The next part is MOISTURE! You have an organic surface, whether you are using a coir or moss pole, and that is enough to tell you plant to get climbing. But if you want it to truly thrive, you will need to add water to the mix, as these little aerial roots will really only grow in size if they are fed.

This is where the biggest difference between coir and sphagnum moss poles becomes clear: coir as a substrate holds moisture very poorly, requiring hours soaking to absorb any amount of water, drying out very quickly afterwards. This makes it extremely inefficient as a method to hydrate your plant and its environment, even though it will fulfil all the other requirements like support and organic surface.

Sphagnum moss can hold up to 20 times its own weight in water, making it the clear winner for root hydration. Once those roots sense the moisture that you have tied them to, they will reach out and do the rest.

Same plant, a few weeks apart.

Once you have your plant positioned and hydration within reach, you'll find that your plant will do the rest, with only minor aesthetic rearranging necessary from you.

Our favourite method: attach the Monstera using green tape (velcro)

As explained in our moss pole blog here, we like to attach our Monsteras using small strips of green gardening tape. This tape is a hook and loop material similar to velcro and it is super soft on the plants.

We like this method as it's fully flexible and adjustable, and the gardening tape is relatively inexpensive and much softer on stems than wire or rope. It can also be reused several times, which is a huge plus.
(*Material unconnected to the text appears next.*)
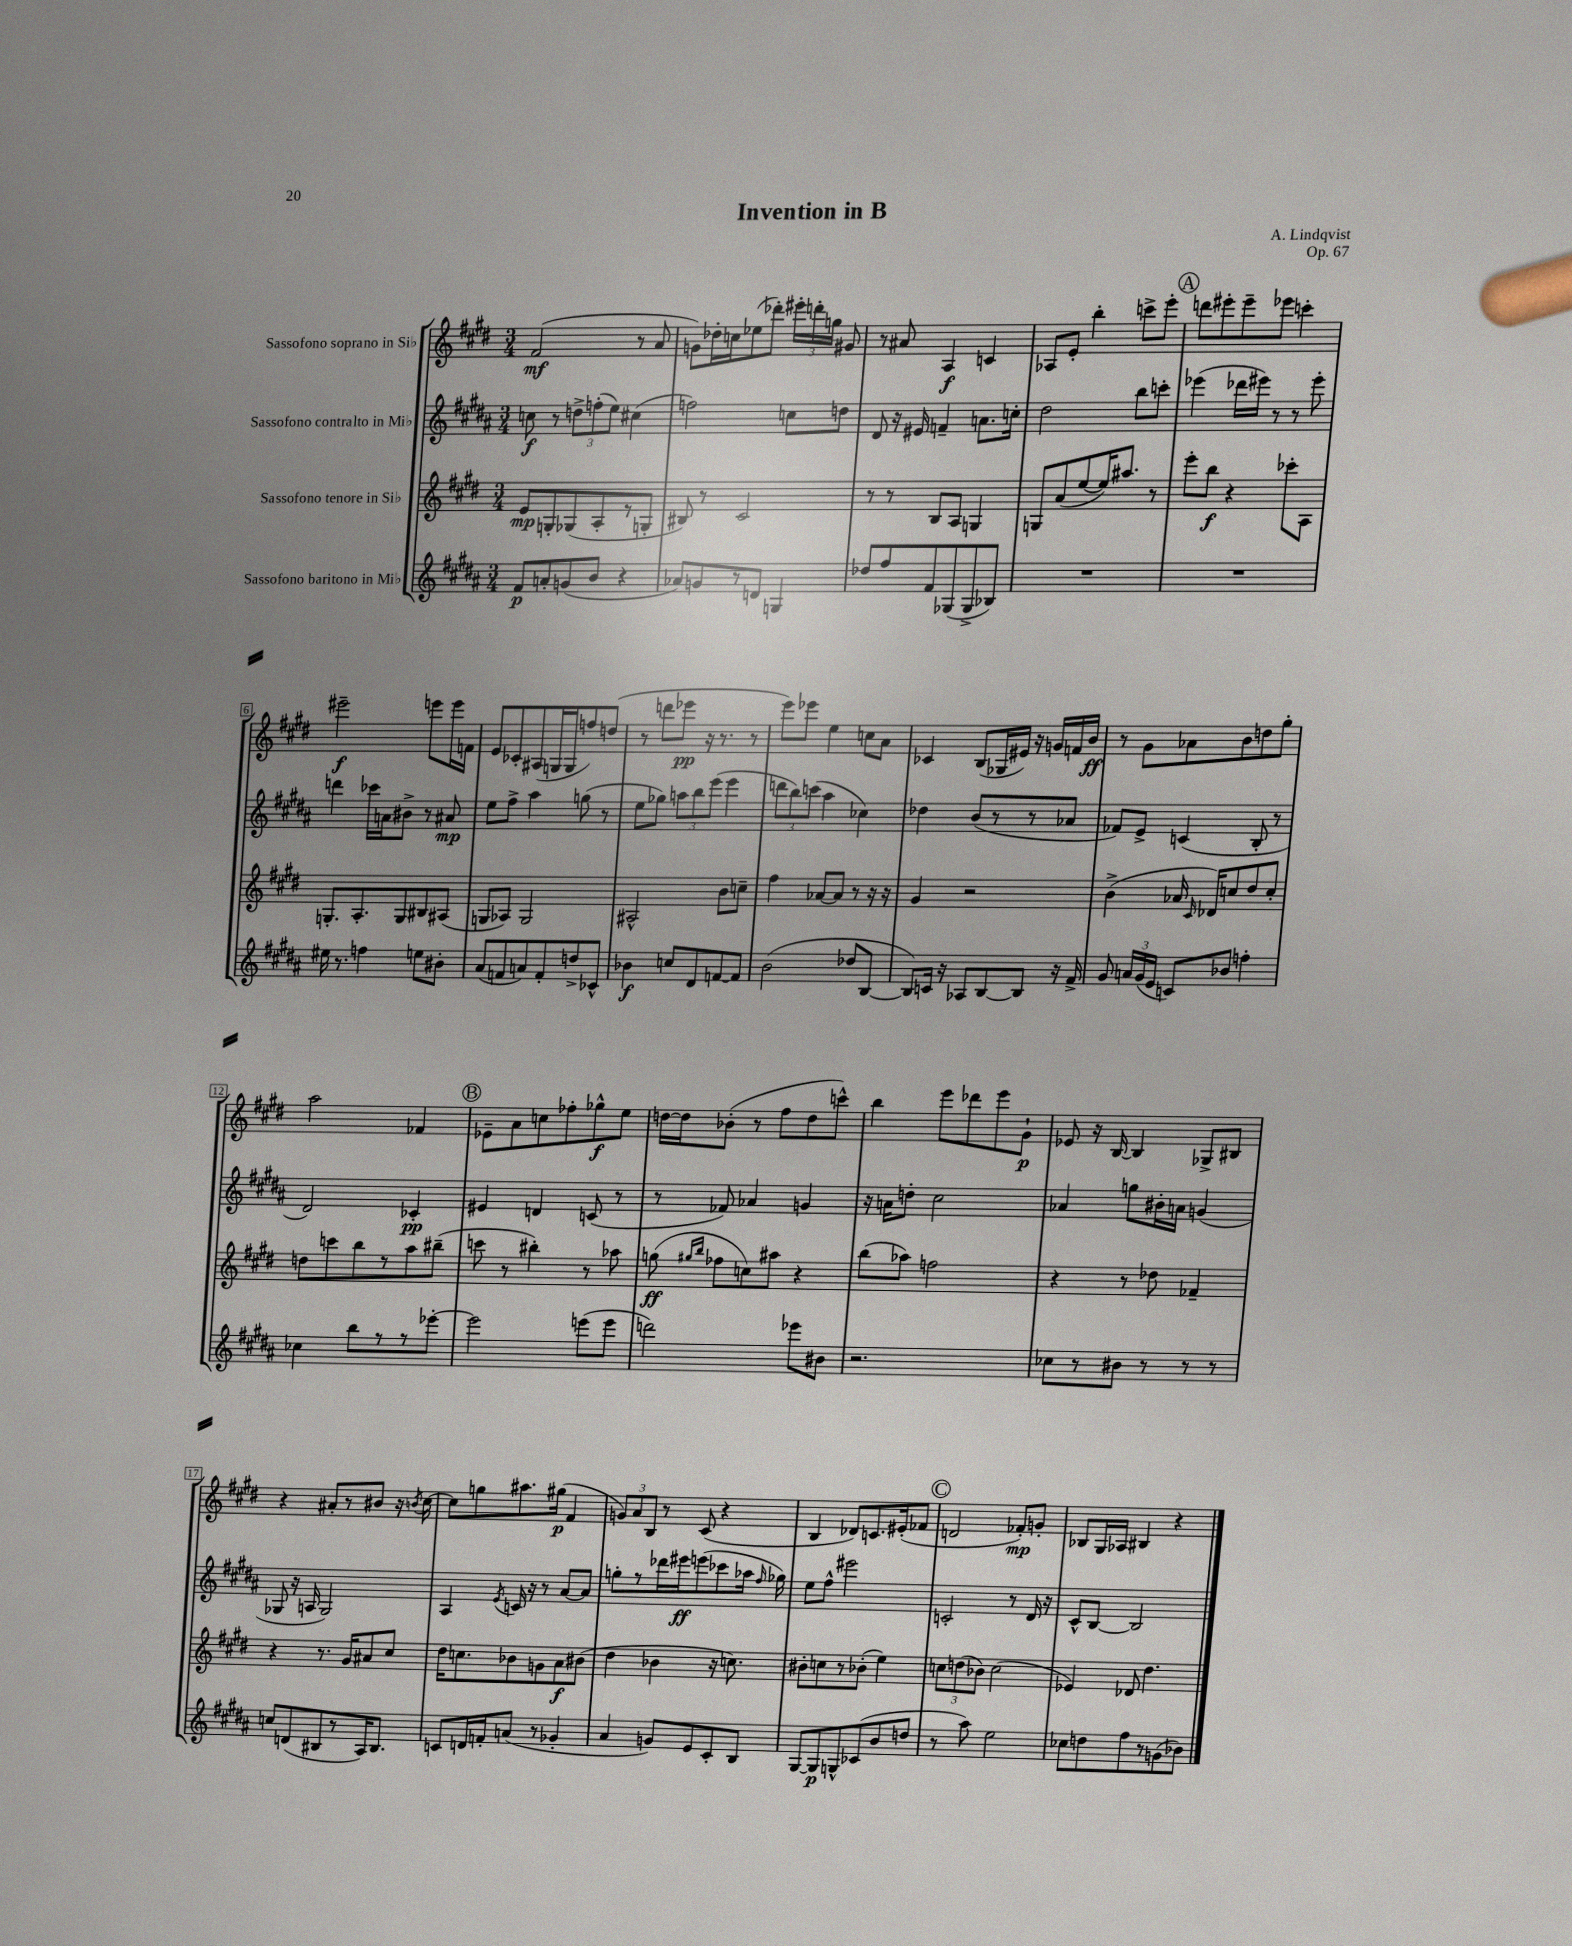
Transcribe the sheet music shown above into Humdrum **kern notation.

The tape comes off as soon as the plant has latched on, but the extra push to bring the nodes close to the moss will speed up that rooting.

You may need to do nothing

With smaller Monsteras, you may not have to really "attach" the plant to the moss pole at all. In the picture above, you can see that we have only gently taped the stem to the bottom of the moss pole at the soil line. As it is a young plant only just beginning its growth, bringing it close to the moss pole will be enough to ensure it latches on quickly.

Larger Monsteras with multiple stems may require more velcro and positioning, but we don't recommend dragging your plant into complex shapes, as the stems are not as flexible as those of, say, a hoya.

The attaching will happen with time

Monsteras love moss poles and will grow aerial roots that will grow into your moss pole (having moisture in your moss pole will speed this up as mentioned). So with time, your Monstera plant will become more surely attached and enmeshed with the moss pole, and you won't have to do anything. 

Secure the moss pole

One of the main benefits of using moss poles is that they provide climbing and vertical support for your plants. You will want to ensure that your pole remains vertical, as moss poles have a tendency to become top heavy very quickly!

Some external support will inevitably be necessary, but not to worry, we've got you covered. Another good method to keep your moss pole from tipping over is to hang it via a wire anchored into your ceiling.